Friday, October 18, 2013

Misplaced priorities?

In an emergency, time matters, right?

The following recorded message is currently being provided when you call a local primary care clinic.  It clearly was just dropped in before the regular message. There is no way to bypass it. Did someone forget about the medical emergency advice that usually comes up front, or was there a conscious decision to push it back?

I understand the challenges that clinics face in providing clear, concise, and current patient information.  I wonder how other places have solved this particular problem.

Thank you for calling [name].  At the present we are offering the flu vaccine for all patients interested in obtaining it.  If interested, please be sure sure to ask your doctor or nurse practictioner for it during your visit.  We also have a walk-in clinic available for you in [location] from 8:30 am until 5:00pm.  The flu shot will be charged to your insurance.

Please remain on the line for our main menu.

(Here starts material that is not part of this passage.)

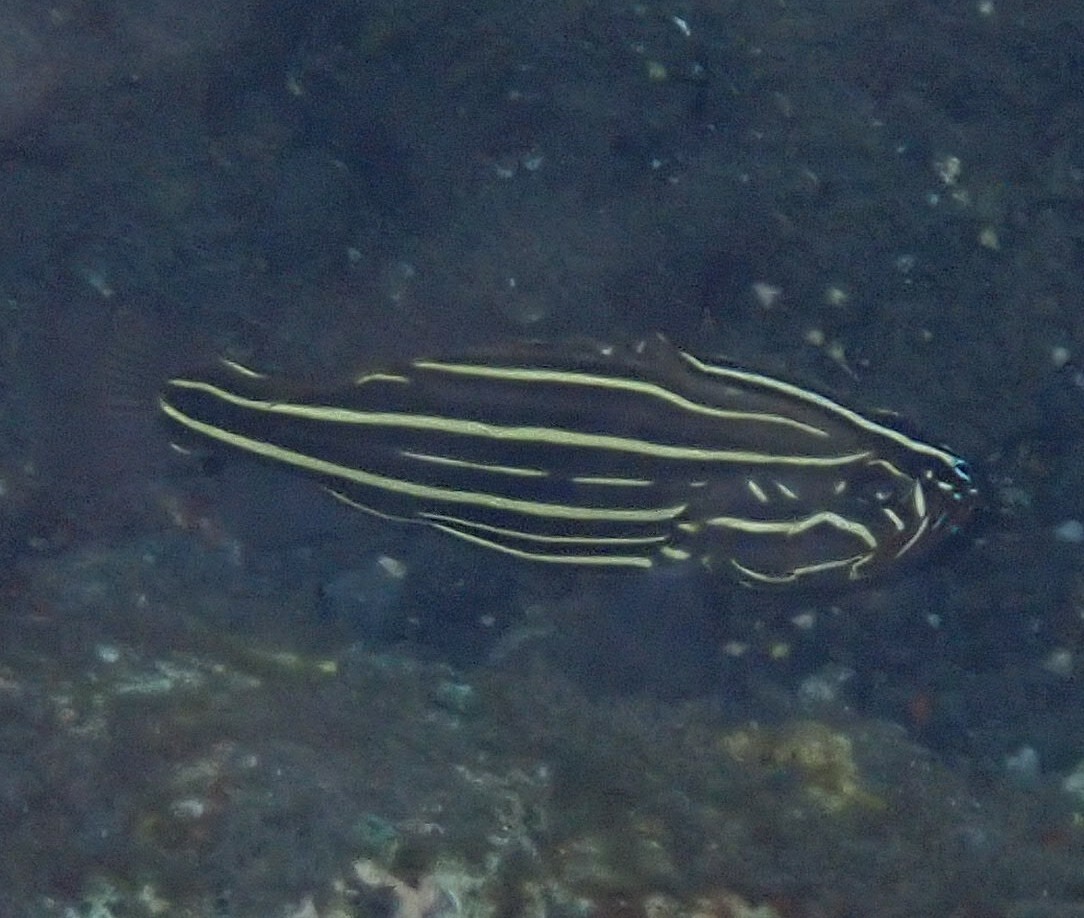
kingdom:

Thank you for calling [name, repeated].

[30 seconds in] If this is a medical emergency, hang up and dial 911 or your local medical response number.


Anonymous said...

Isn't it only common sense that in a TRUE emergency you call 911? Who in the world is calling their doctor's office and listening to recorded messages? The bigger problem is people who are using the ER for non emergencies... they should not be treated in the ER and be referred back to their PCP office. A little common sense would go a long way to reducing health care costs.

Anonymous said...

I can understand (even if I don't agree with) the reason the "call 911" message is so prevalent. It should be clear cut that if you have had your run over by a lawnmower that an emergency call should not be placed to ones PCP. However, working in cardiology, where life threatening symptoms can sometimes seem vague to patients, I would have to assume a lot of lives are saved by telling people to call 911 rather than leaving a message and waiting until Monday for a return call.
Personally, I hate the message. It takes up time in between my call being placed and the time I FINALLY get to the part where I learn which number to press to complete my call. I know of physicians offices that have only three people (including the doc) that have 7 or eight different selections on their phone tree...all of which get you the same receptionist.